(Dataset entries)
* * * * * * * * *

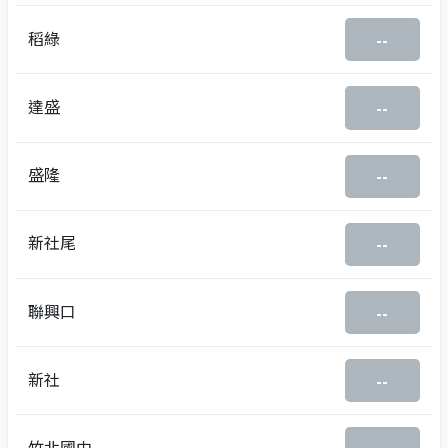
稻綠
--
達盛
--
盛隆
--
新社尾
--
聯興口
--
新社
--
竹北國中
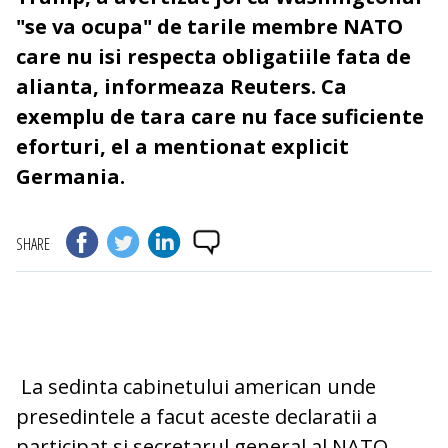
"se va ocupa" de tarile membre NATO
care nu isi respecta obligatiile fata de
alianta, informeaza Reuters. Ca
exemplu de tara care nu face suficiente
eforturi, el a mentionat explicit
Germania.
SHARE
La sedinta cabinetului american unde
presedintele a facut aceste declaratii a
participat si secretarul general al NATO,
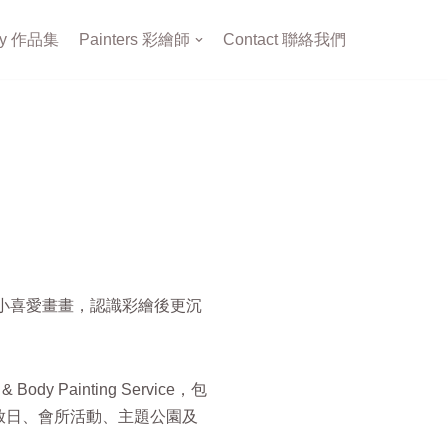
ery 作品集
Painters 彩繪師
Contact 聯絡我們
從小喜愛畫畫，認識彩繪後更沉
ody Painting Service，包
放日、會所活動、主題公園及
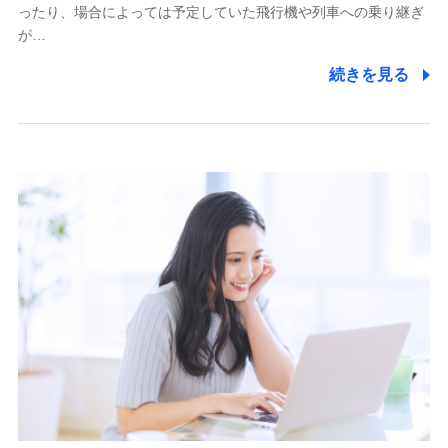
ったり、場合によっては予定していた飛行機や列車への乗り継ぎ
が…
続きを見る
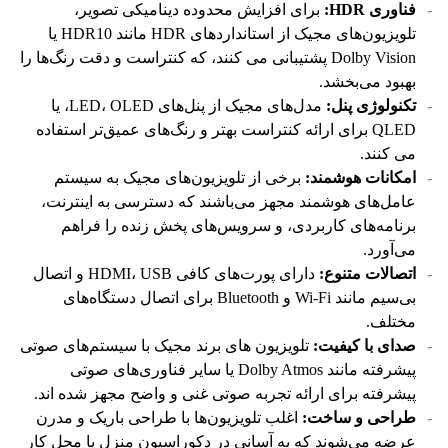
فناوری
HDR
:
برای افزایش محدوده دینامیکی تصویر،
تلویزیون‌های مجیک از استانداردهای HDR مانند HDR10 یا
Dolby Vision پشتیبانی می کنند، که کنتراست و دقت رنگ‌ها را
بهبود می‌بخشد.
تکنولوژی پنل:
مدل‌های مجیک از پنل‌های LED، OLED، یا
QLED برای ارائه کنتراست بهتر و رنگ‌های عمیق‌تر استفاده
می کنند.
امکانات هوشمند:
برخی از تلویزیون‌های مجیک به سیستم
عامل‌های هوشمند مجهز می‌باشند که دسترسی به اینترنت،
برنامه‌های کاربردی، و سرویس‌های پخش زنده را فراهم
می‌آورد.
اتصالات متنوع:
دارای پورت‌های کافی HDMI، USB و اتصال
بی‌سیم مانند Wi-Fi و Bluetooth برای اتصال دستگاه‌های
مختلف.
صدای با کیفیت:
تلویزیون های برند مجیک با سیستم‌های صوتی
پیشرفته مانند Dolby Atmos یا سایر فناوری‌های صوتی
پیشرفته برای ارائه تجربه صوتی غنی و واضح مجهز شده اند.
طراحی و ساخت:
اغلب تلویزیون‌ها با طراحی باریک و مدرن
عرضه می‌شوند که به آسانی در دکوراسیون منزل یا محل کار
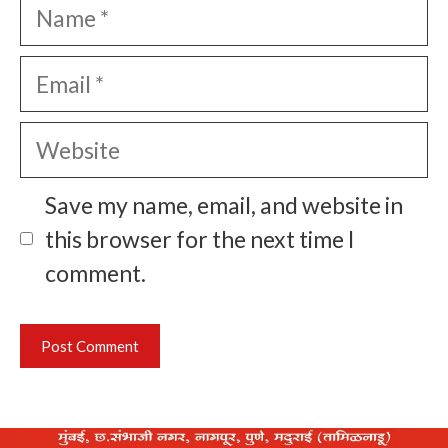
Name
Email
Website
Save my name, email, and website in
this browser for the next time I
comment.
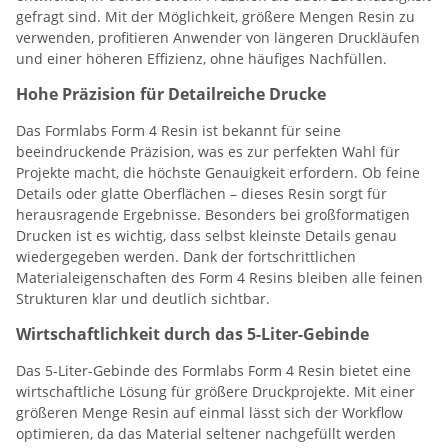
gefragt sind. Mit der Möglichkeit, größere Mengen Resin zu
verwenden, profitieren Anwender von längeren Druckläufen
und einer höheren Effizienz, ohne häufiges Nachfüllen.
Hohe Präzision für Detailreiche Drucke
Das Formlabs Form 4 Resin ist bekannt für seine
beeindruckende Präzision, was es zur perfekten Wahl für
Projekte macht, die höchste Genauigkeit erfordern. Ob feine
Details oder glatte Oberflächen – dieses Resin sorgt für
herausragende Ergebnisse. Besonders bei großformatigen
Drucken ist es wichtig, dass selbst kleinste Details genau
wiedergegeben werden. Dank der fortschrittlichen
Materialeigenschaften des Form 4 Resins bleiben alle feinen
Strukturen klar und deutlich sichtbar.
Wirtschaftlichkeit durch das 5-Liter-Gebinde
Das 5-Liter-Gebinde des Formlabs Form 4 Resin bietet eine
wirtschaftliche Lösung für größere Druckprojekte. Mit einer
größeren Menge Resin auf einmal lässt sich der Workflow
optimieren, da das Material seltener nachgefüllt werden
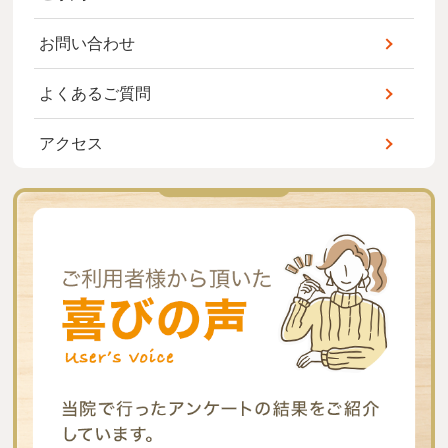
お問い合わせ
よくあるご質問
アクセス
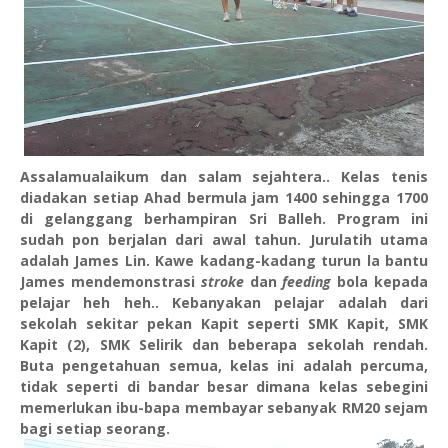
Assalamualaikum dan salam sejahtera.. Kelas tenis
diadakan setiap Ahad bermula jam 1400 sehingga 1700
di gelanggang berhampiran Sri Balleh. Program ini
sudah pon berjalan dari awal tahun. Jurulatih utama
adalah James Lin. Kawe kadang-kadang turun la bantu
James mendemonstrasi
stroke
dan
feeding
bola kepada
pelajar heh heh.. Kebanyakan pelajar adalah dari
sekolah sekitar pekan Kapit seperti SMK Kapit, SMK
Kapit (2), SMK Selirik dan beberapa sekolah rendah.
Buta pengetahuan semua, kelas ini adalah percuma,
tidak seperti di bandar besar dimana kelas sebegini
memerlukan ibu-bapa membayar sebanyak RM20 sejam
bagi setiap seorang.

* * * * * * * * *

Please give the lines of the entries as a Markdown table with the columns Row and Line, starting with the line containing "Assalamualaikum dan salam" and running through the end of the entries. Leave out blank lines.

| Row | Line |
|---|---|
| 1 | Assalamualaikum dan salam sejahtera.. Kelas tenis |
| 2 | diadakan setiap Ahad bermula jam 1400 sehingga 1700 |
| 3 | di gelanggang berhampiran Sri Balleh. Program ini |
| 4 | sudah pon berjalan dari awal tahun. Jurulatih utama |
| 5 | adalah James Lin. Kawe kadang-kadang turun la bantu |
| 6 | James mendemonstrasi |
| 7 | stroke |
| 8 | dan |
| 9 | feeding |
| 10 | bola kepada |
| 11 | pelajar heh heh.. Kebanyakan pelajar adalah dari |
| 12 | sekolah sekitar pekan Kapit seperti SMK Kapit, SMK |
| 13 | Kapit (2), SMK Selirik dan beberapa sekolah rendah. |
| 14 | Buta pengetahuan semua, kelas ini adalah percuma, |
| 15 | tidak seperti di bandar besar dimana kelas sebegini |
| 16 | memerlukan ibu-bapa membayar sebanyak RM20 sejam |
| 17 | bagi setiap seorang. |